Detoks neydi? İnziva neydi? Dağ başına gidip, vegan beslenip, konuşmadan sessizlik içinde üst üste taş dizip mandalalar çizip boyayıp saatlerce yoga yapmak mı? Bunlar gerçekten ne kadar güzel ve kıymetli şeyler ama benim için detoks olmadı. Güzel bir yoga tatili olmuştu hoş bir yoga inzivası anılarımda ama detoks değildi.
Detoks neydi? Şişe şişe sıkılmış sebze meyve suyu içip vücudu arındırmak mı? Bağırsakları temizlemek, daha parlak bir cilde sahip olmak mı? Hücrelerden biyolojik olarak toksinlerin atıp vücudu tertemiz yapmak mı? Tek gıda kürleri uygulayarak 3-5-7-15 gün bir nevi oruç tutarak gramla et yiyerek damacana ile su içmek mi?
Malum bayram tatili şu an geride kaldı. Bu bayram son derece yanlış yorumlamış bir bayram olması nedeni ile benim canımı sıkan ritüellerden ama bu başka bir post konusu. Canım sıkkın trafik yoğun hele bir de 7-8 saat süren yolda bol bol çalışmak durumunda kalınca arabada halay çekerek tatile başladım geçen hafta. Detoks inziva hiç aklımda yoktu. 3 gün içerisinde işleri bitirip lap topu Türkiye'de bırakıp Midilli'ye temiz kafa ile geçmekti hedefim. Olay baştan yanlış tatilde hedef olmaz. Tabi ben o esnada hedeflerim ve KPI'larımdan bihaberim. Çalıştım didindim yetişmesi gerekenler yetişti ve ben sabah 9 Feribotuna bindiğimde pasaportuma vurulan damga derdim, tasam, deadline lar, e-postalar, olumsuz duygular ve kalan tüm zararlı şeylere vurulmuş oldu. 1 euro 7 lira pireler tellal develer prenses iken geçtik komşuya.
Adım attığım yer aslında bir ada değil kendi dinginliğimdi; ısrar etmedim, isteklerimde esnek oldum, anda kaldım öncesi sonrasını düşünmedim, plan yapmadım, tadını çıkarttım, mata çıkıp yoga yapmadım ama sabahları mis gibi tertemiz incir kokan havalarda uyandığımda muhterem eşim uyanana kadar yin yoga pozları ile uzun ve dingin nefesler aldım. Her sabah meditasyonumu aksatmadan yaptım.

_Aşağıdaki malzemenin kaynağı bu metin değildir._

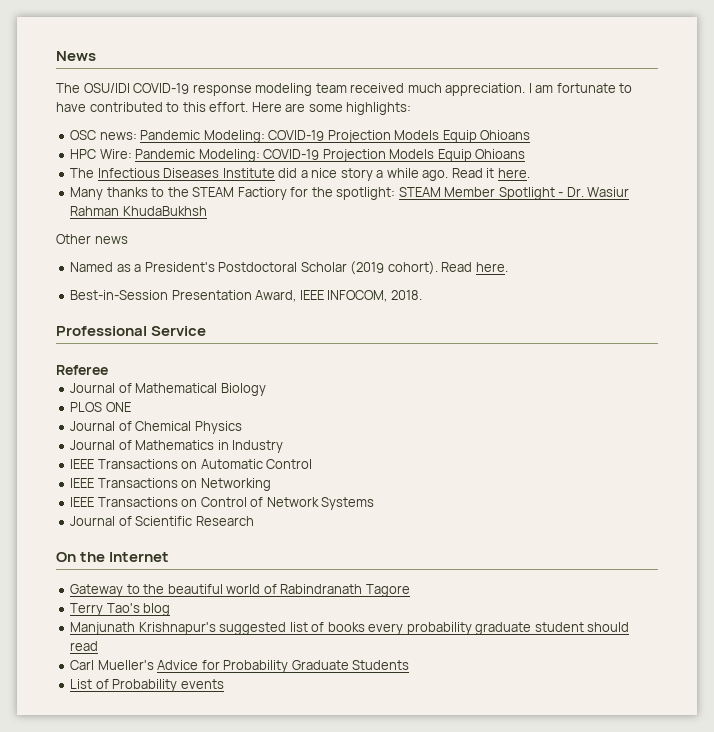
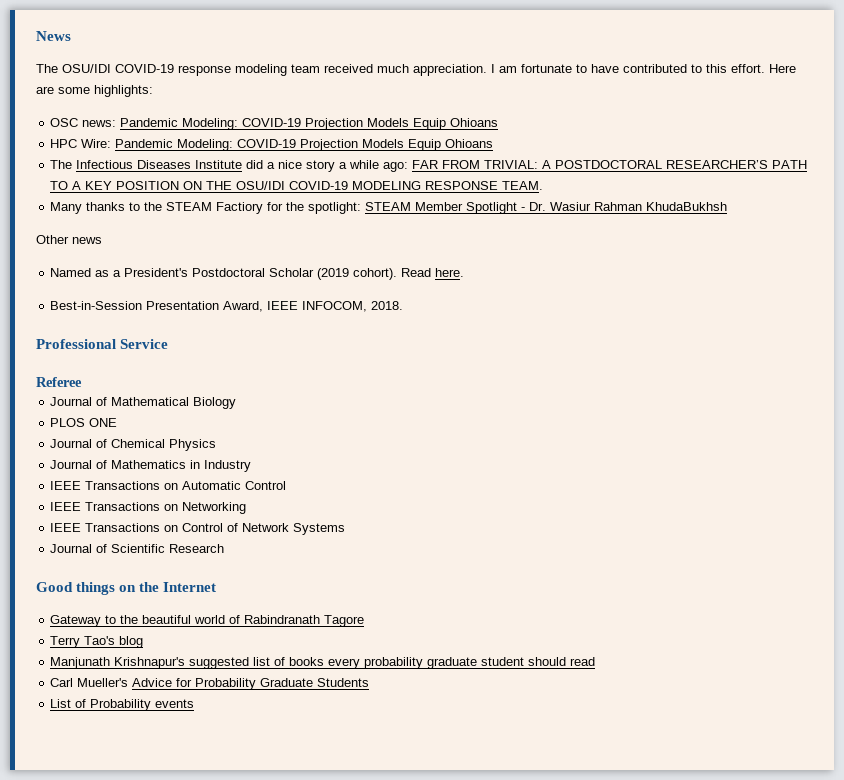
[422,168,530,181] ago. Read it here. -> [383,160,808,172] [50,181,544,190] ago: FAR FROM TRIVIAL: A POSTDOCTORAL RESEARCHER’S PATH TO A KEY POSITION ON THE OSU/IDI COVID-19 MODELING RESPONSE TEAM.
[56,552,76,562] On -> [36,582,137,595] Good things on

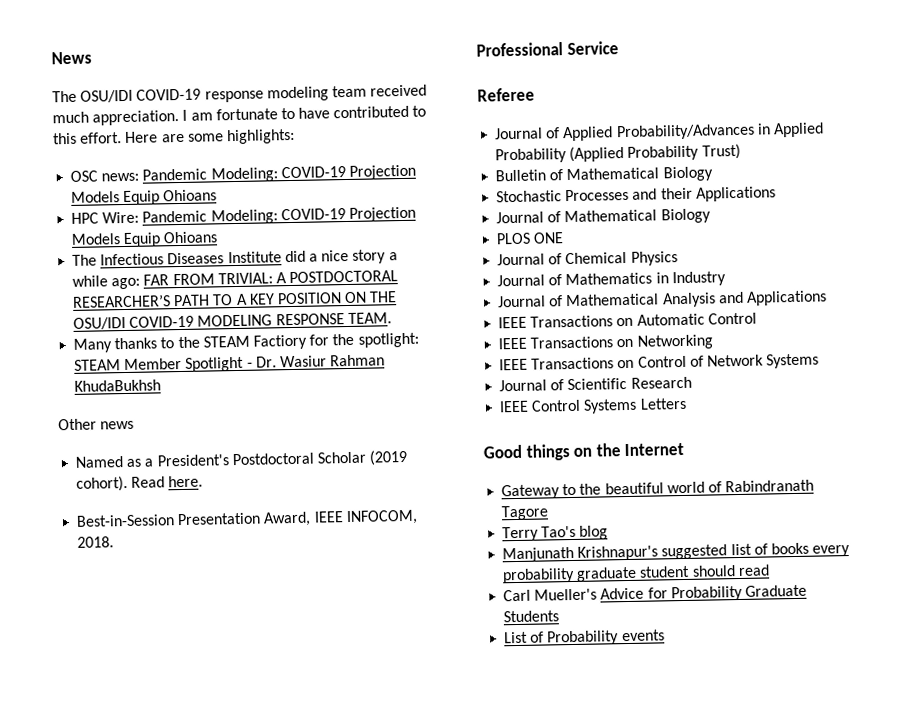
(82, 382) none -> [495,122,824,142] [495,143,741,164] [495,166,713,182] [496,186,776,203] // Journal of Applied Probability/Advances in Applied Probability (Applied Probability Trust) // Bulletin of Mathematical Biology // Stochastic Processes and their Applications
(252, 466) none -> [498,290,827,308] // Journal of Mathematical Analysis and Applications
(225, 548) none -> [499,397,687,414] // IEEE Control Systems Letters

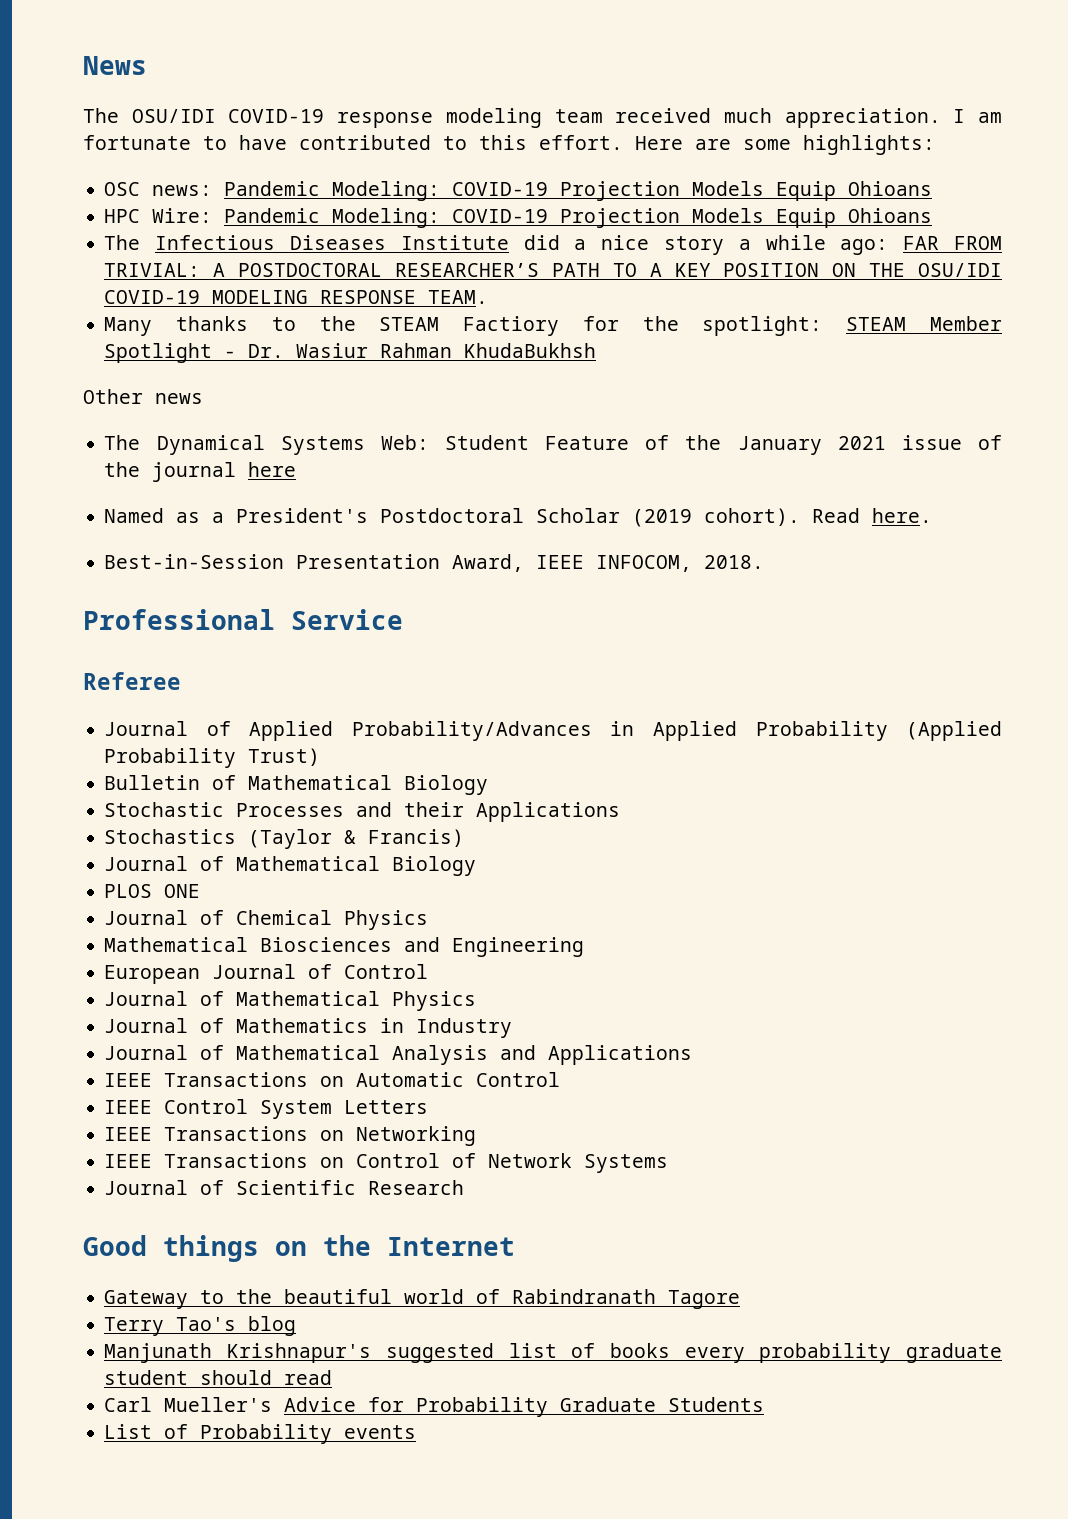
(135, 425) none -> [104,435,1002,455] [104,462,297,482] // The Dynamical Systems Web: Student Feature of the January 2021 issue of the journal here
(776, 194) none -> [104,829,465,849] // Stochastics (Taylor & Francis)
(678, 258) none -> [104,937,585,957] [104,964,429,984] [104,991,477,1011] // Mathematical Biosciences and Engineering // European Journal of Control // Journal of Mathematical Physics
(757, 318) none -> [104,1099,429,1119] // IEEE Control System Letters
[499,397,687,414] // IEEE Control Systems Letters -> (465, 1187) none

Ouzolar içtim sadece balık ve meyve yedim az ekmek bol lif. Bollll zeytinyağı ve zeytin ile kendimi besledim. Adanın bitkileri ile çiçekleri ve ağaçları ile selamlaştık her gün yaklaşık 20bin adım attım bol bol bol bol yüzdüm, maskemle dalıp balıkları ve deniz canlılarını izledim.
Kadim tanrıların yüzdüğü buz gibi sularda kulaklarım ağırqna kadar yüzdüm kendimş güneşin şefkatli kollarına verdim. Muhterem eşimi az delirip ona uyumlu ve yumuşak davrandım. Bol kahkaha attım. Telefonum hep uçak modundayız ve çok çok az elime aldım. Her gün mutlaka jurnalime yazdım. Vatos balıkları yedim helenil biralar içtim bir baktım aynaya yüzümde ışıltı bende bir parıltı zihnim dingin ve esnek dedim bacım bana ne oldu eşim dedi ki bacım ne ya köylü müsün?
O an anladım işte detoks benim için bunları zorlamadan yapmış olmak oldu. Tabi ki beden temizleyen Kürler, vipassana inzivalar ve saire gerekli ama detoks zorlama bir şey değil işte ya hu. Ay ışığında yıkanmak bunu hayatının normal akışına yedirmek ve o akışa karışamamak ve asıl en özü eylemsizlik.
Fark ettim ki eylemsizliğim içinde kendimi akışa bıraktım veeeee kocaman bir detoks zorlanmadan ve rahatça ve hatta bilmeden tamamlamışım.
Detoks eylemsizlikmiş akışa bırakmakmış. Tanrıların ve Homeros'un ayakizlerinin taze olduğu kadim toprakların bana bu hediyeyi vermesine minnettarım.